FT: AI gains in public sector risk being cancelled out by public’s own AI
TL;DR:
- An FT analysis by Sarah O’Connor and John Burn-Murdoch argues that UK government AI productivity gains may be cancelled out by the public’s own use of AI when interacting with authorities — a “tug of war” rather than a one-sided efficiency win.
- The piece flags a UK government estimate of AI-related productivity savings being revised down by roughly half, from £45bn per year to £23.6bn, and draws on the Ada Lovelace Institute’s recent briefing on UK public-sector AI evidence gaps.
- Concrete examples include a UK planning tool called Extract that cut single-submission processing time from over an hour to three minutes, now being met by AI tools like Objector AI that generate planning-permission objection letters, lobbying videos and committee speeches at scale.
This is one of the more interesting reframings of UK public-sector AI productivity to date because it treats AI deployment as a two-sided market rather than a one-way efficiency lever.
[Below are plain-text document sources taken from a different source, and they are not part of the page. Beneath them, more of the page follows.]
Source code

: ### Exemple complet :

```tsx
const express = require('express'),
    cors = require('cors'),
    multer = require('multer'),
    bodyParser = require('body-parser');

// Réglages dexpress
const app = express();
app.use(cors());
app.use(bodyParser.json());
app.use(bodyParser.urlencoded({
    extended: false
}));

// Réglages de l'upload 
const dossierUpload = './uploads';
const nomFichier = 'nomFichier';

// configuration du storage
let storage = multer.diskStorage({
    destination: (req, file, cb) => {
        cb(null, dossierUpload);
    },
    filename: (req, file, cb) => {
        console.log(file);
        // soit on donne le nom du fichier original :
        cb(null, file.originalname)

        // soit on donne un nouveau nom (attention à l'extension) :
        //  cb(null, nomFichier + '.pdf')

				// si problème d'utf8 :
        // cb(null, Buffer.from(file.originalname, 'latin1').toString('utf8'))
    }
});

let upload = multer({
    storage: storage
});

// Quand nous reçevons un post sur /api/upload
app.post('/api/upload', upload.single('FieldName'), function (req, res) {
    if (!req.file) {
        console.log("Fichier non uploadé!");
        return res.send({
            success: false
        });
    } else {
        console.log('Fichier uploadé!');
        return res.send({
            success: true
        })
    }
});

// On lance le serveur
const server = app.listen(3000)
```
The FT writers are explicit that they remain optimists on AI in government — but the tug-of-war metaphor, with case-study evidence across planning, freedom of information and primary care, captures something the standard “AI will save £Xbn” narrative misses.
Three concrete tug-of-war cases
The planning system case is the cleanest. Government launched Extract, an AI tool that digitises paper planning documents and accelerates single-submission processing twentyfold. A British couple, frustrated with how hard it was to object to a development, built Objector AI — which generates objection letters, lobbying videos and committee speeches. A similar service has reportedly been used for thousands of UK planning objections. The government’s response this month was to roll out a custom Google-built AI tool to counter the AI-assisted objection flood. If AI-powered planning officers process submissions 20 times faster while AI-powered objectors submit 20 times as many objections, the planning system’s net throughput may be roughly flat.
The Freedom of Information example points the same direction. Submission volumes have grown enough that officials are considering tightening eligibility criteria to limit which requests are permissible. The FT framing is sharper than government typically allows: “AI not only making government less efficient, but potentially resulting in the public losing access to valuable information.” The GP-appointment example is the most consequential for individuals — AI-assisted booking systems are frustrating enough that some patients give up and go to A&E instead, “scarcely a less efficient use of the healthcare system”.
Looking forward
The Ada Lovelace Institute’s briefing this week argued UK policymakers need a “more robust and rigorous approach” to AI productivity claims, with service quality and equity measured alongside time-and-cost savings (see [our Ada Lovelace coverage]). The FT tug-of-war thesis is the complementary point: even rigorous measurement may understate the dynamic effects of AI being deployed simultaneously on both sides of the citizen-state relationship. For UK central and local government, the practical implication is that AI productivity business cases need a counter-AI demand assumption. For UK SMEs in govtech, the second-order opportunity is real — Objector AI is a startup, and so are the planning-counter-AI vendors.